January 1, 2011


(Photo stolen out of laziness - thanks Google images)

So a while back, the store had Philadelphia Cream Cheese on sale for 99cents a bar. SUPER DEAL, so I bought a case. The best-by date was Jan 4, and I figured hubby eats cream cheese on a bagel every morning for breakfast, so a bar a week for that, a little extra for when I eat some too, and enough for a cheesecake for the new year. Well, I apparently didn't eat my share, and hubby didn't eat bagels for about 2 weeks, so I was suddenly left with 7 bars of cream cheese, with an impending due-date.

Things I've learned about cream cheese:

1) "Best By" is NOT "expires" and the cream cheese is still good to go for at LEAST a week or two.

2) Cream cheese does NOT freeze well - it still tastes kinda the same, but is NOT creamy upon defrosting... it's kinda grainy and definitely not my favorite.

3) Cheesecake apparently doesn't freeze top notch either, unless you "do it right" - and I'm not sure how that is, so we're not trying.

4) You get a lot of good ideas when you say something like "I have an overabundance of Cream Cheese. Other than Cheesecake... what can I do with it?!?!" on Facebook.

Other ways to use cream cheese (other than bagels and cheesecake, but no better for you really) are:

1) Put it in your mashed potatoes (thank you Gramma!) - we did this tonight, and it was DELICIOUS. Like, best mashed potatoes ever. Like, now a standard ingredient in mashed-potato-ness.

2) Make a cheese ball. From what I know, finely grated cheese, cream cheese, little seasoning, mix, roll in nuts - Gourmet! Or you can try an ACTUAL recipe like the one at my fav food blog. OR for a third option: cream cheese, splash of OJ, chopped dried cranberries and chopped pecans rolled into a ball (courtesy Aunt Liz)

3) Mix with milk until the consistency of sour cream, and make dip (like you'd do with sour cream)

4) Layered dip - my friend Anne-Marie suggested cream cheese, chili, cheddar, microwaved until the cheddar melted with fritos - sounded yummy! Or you can go with the 7 layer Mexican standby (and one of my fav's)

5) Mix with milk and use in Scalloped Potatoes (another Gramma suggestion, so I'm sure it's delish)

6) Cheese SPREAD (I think) - Mix cream cheese with spices and then cover with pesto and grated parmesan cheese. Eat it with crackers. Also good with sundried tomatoes in the layers - Courtesy of Mary-Ann :)

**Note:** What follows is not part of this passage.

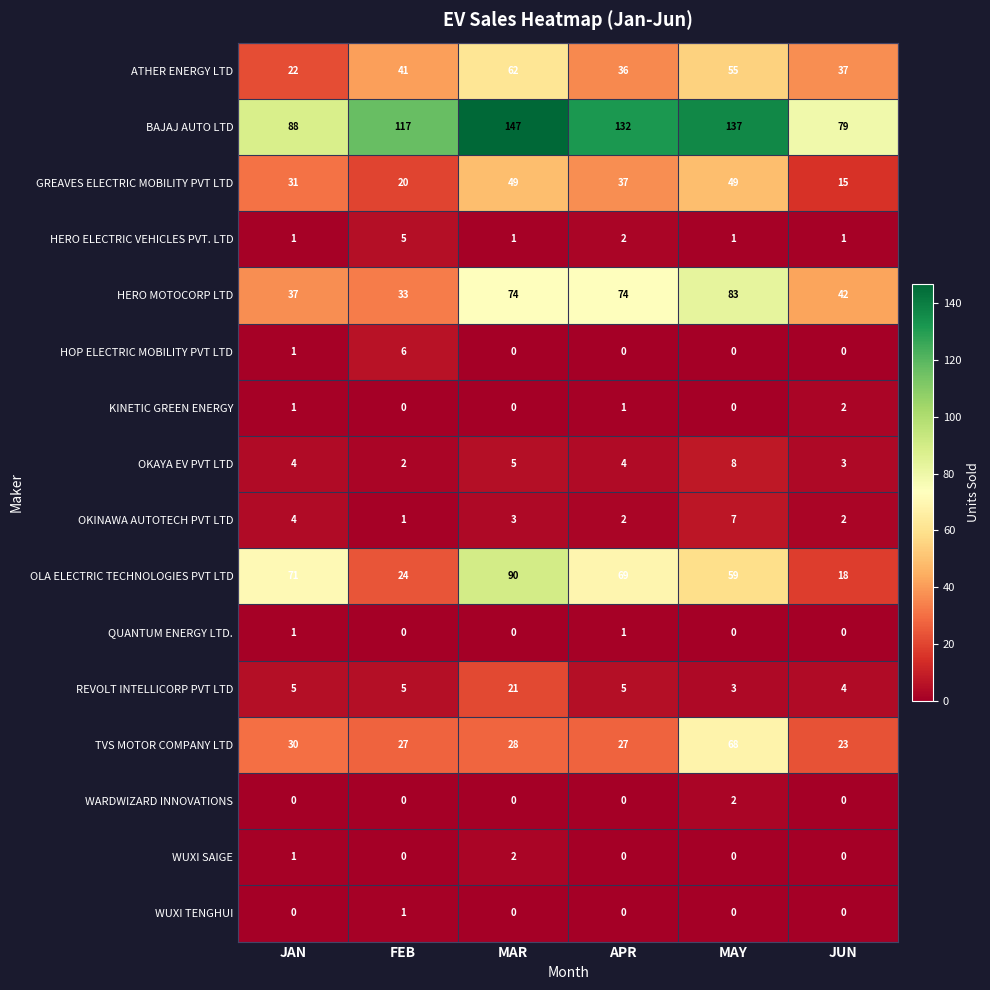

What is the approximate value of OKAYA EV PVT LTD at MAR?

5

7) Breakfast pastry. Essentially, croissants laid out, with cream cheese icing and pie filling on it, and strips of croissant on top. Haven't made it in a LONG time, but it was DELICIOUS with Peach Pie filling when I did.

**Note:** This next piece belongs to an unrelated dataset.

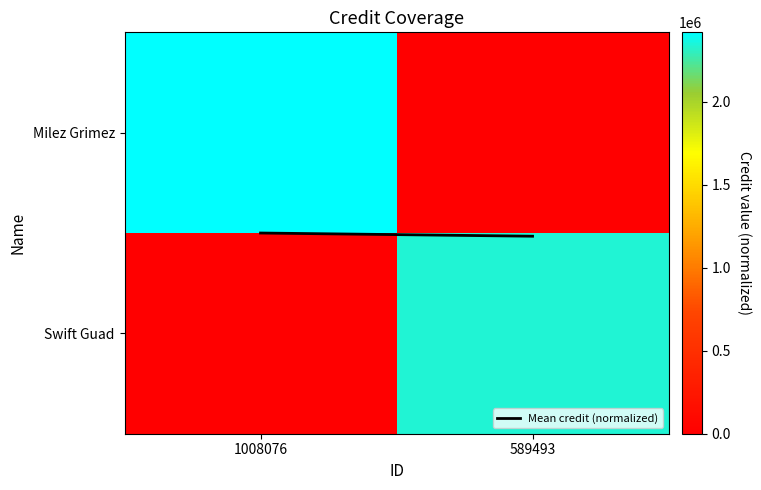

What is the greatest value displayed?

2418022.0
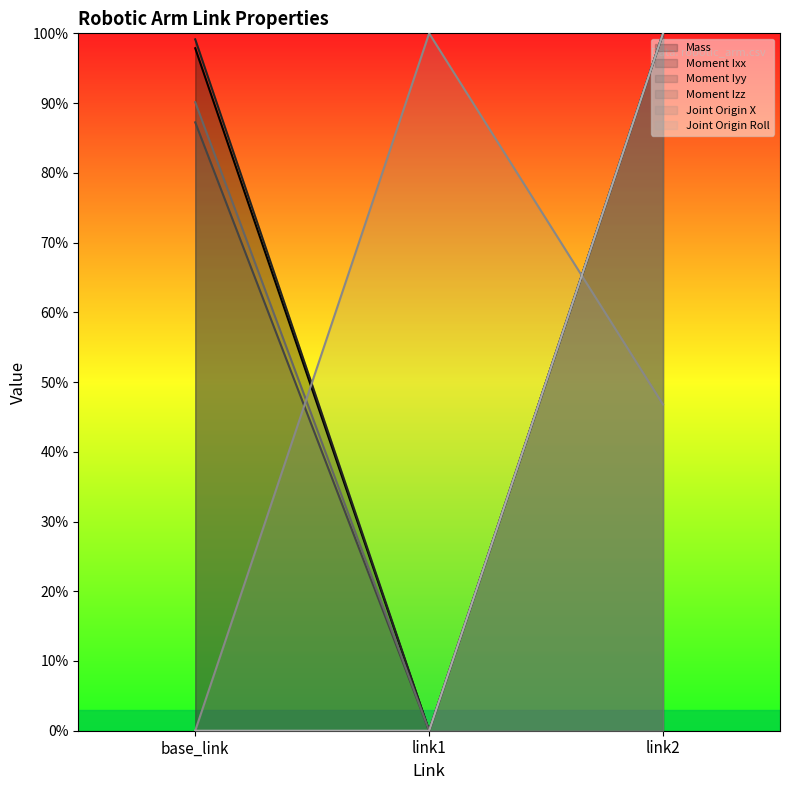

How many values in the Joint Origin X series exceed 46?

2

This week's cream cheese uses:
Stick 1: Added to Mashed Potatoes for dinner tonight (1/3 stick) and dip/cheeseball for visitors tomorrow (2/3 stick)
Sticks 2 and 3: Cheesecake for Sunday's Visitors. (leftovers will be sent home with them. I hope they like cheesecake)
Stick 4: Bagels for hubby to go to work with
Sticks 5 and 6: Cheesecake for visitors next Saturday
Stick 7: Breakfast Pastry for after Church next Sunday

On the shopping list this week... more cream cheese.



Fidelio said...

I just did cheesecake bars to celebrate my sister's baptism anniversary (aka New Year's Day, for the rest of the world). Mine wasn't a surplus situation, though.

However, I did learn another cream cheese fact: one can be short approximately 17% of the recommended amount of the stuff and still get a decent dessert out of it.

Fidelio said...

Oh, also, would these legendary mashed potatoes be tasty as a filling for pierogies?

Betsy said...

lol - good to know on the cheesecake bars! haha. And I've never made pierogies (I think I MAY have eaten them once...), but I am beginning to believe that anything with Cream Cheese added is better than without :-P.